• [Problem to work on]:
The answer is the exact run of lines in the listing below from the line containing "pinky pip: (86, 108)" up to and including the line containing "ring tip: (465, 1042)", with pictures removed.

-------- Given data --------

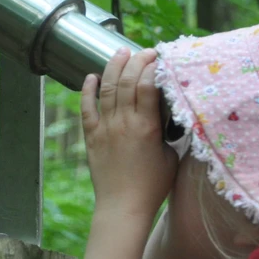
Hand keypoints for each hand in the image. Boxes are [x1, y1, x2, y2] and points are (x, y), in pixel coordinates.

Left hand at [81, 47, 177, 219]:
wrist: (123, 207)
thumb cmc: (152, 186)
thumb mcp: (171, 157)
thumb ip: (170, 133)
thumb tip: (172, 115)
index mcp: (147, 127)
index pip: (148, 85)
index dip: (152, 67)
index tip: (159, 57)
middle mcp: (124, 123)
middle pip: (127, 81)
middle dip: (136, 60)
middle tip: (144, 51)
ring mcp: (105, 128)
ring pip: (107, 88)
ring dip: (113, 67)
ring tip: (120, 52)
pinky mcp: (91, 137)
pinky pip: (86, 108)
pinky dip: (87, 90)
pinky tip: (91, 76)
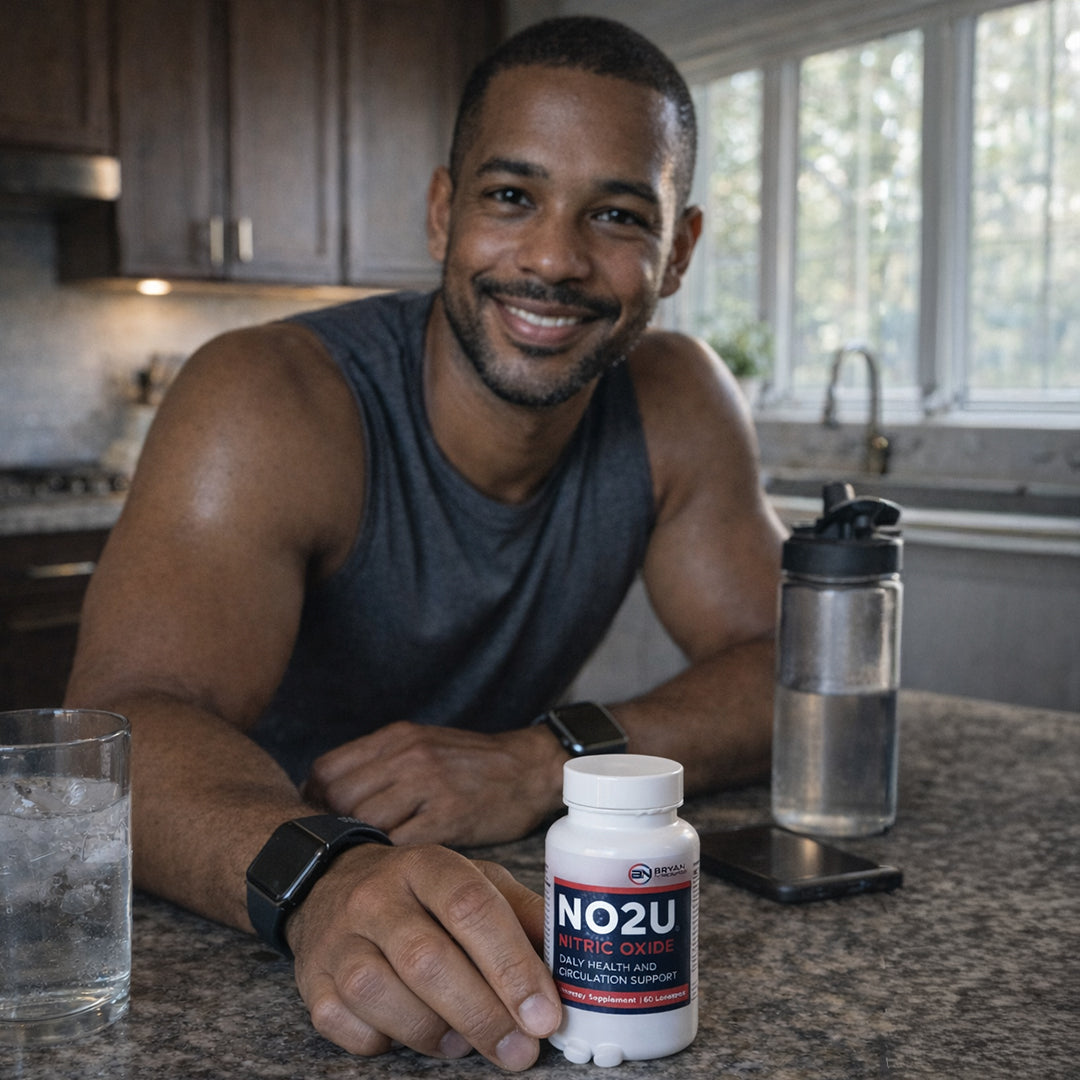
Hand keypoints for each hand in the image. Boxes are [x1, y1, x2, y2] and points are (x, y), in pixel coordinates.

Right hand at [285, 841, 560, 1070]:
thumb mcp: (474, 882)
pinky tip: (410, 1033)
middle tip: (520, 1051)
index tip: (544, 1013)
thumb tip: (572, 964)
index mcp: (428, 866)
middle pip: (427, 959)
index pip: (472, 907)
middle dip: (482, 1015)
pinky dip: (384, 1041)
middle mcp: (377, 896)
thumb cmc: (421, 894)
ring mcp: (338, 938)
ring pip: (380, 993)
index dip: (512, 965)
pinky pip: (345, 1025)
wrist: (330, 886)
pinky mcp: (311, 981)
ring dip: (433, 1032)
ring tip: (465, 1042)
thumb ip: (521, 916)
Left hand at [302, 721, 564, 845]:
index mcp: (397, 737)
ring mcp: (428, 784)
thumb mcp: (424, 745)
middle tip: (337, 850)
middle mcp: (408, 755)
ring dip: (358, 845)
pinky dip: (389, 858)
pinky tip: (394, 867)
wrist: (531, 768)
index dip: (313, 800)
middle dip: (330, 828)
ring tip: (362, 862)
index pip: (327, 768)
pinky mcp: (449, 816)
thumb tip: (332, 797)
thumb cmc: (474, 763)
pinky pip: (400, 843)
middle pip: (338, 796)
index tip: (318, 822)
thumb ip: (382, 764)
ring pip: (364, 820)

--------

• [Answer]:
pinky pip: (86, 108)
pinky dip: (87, 90)
pinky tip: (91, 76)
Hand keypoints for each hand in the image. Boxes are [x1, y1, x2, y2] and points are (x, y), in pixel coordinates.

Right hand at [285, 841, 560, 1070]:
thumb mcp: (474, 882)
pinky tip: (410, 1033)
middle tip: (520, 1051)
index tip: (544, 1013)
thumb tip: (572, 964)
index mcp: (428, 866)
middle pip: (427, 959)
index pip: (472, 907)
middle dip: (482, 1015)
pinky dip: (384, 1041)
middle mcp: (377, 896)
thumb cmc: (421, 894)
ring mcp: (338, 938)
ring pip: (380, 993)
index dip: (512, 965)
pinky pip: (345, 1025)
wrist: (330, 886)
pinky mcp: (311, 981)
ring dip: (433, 1032)
ring tip: (465, 1042)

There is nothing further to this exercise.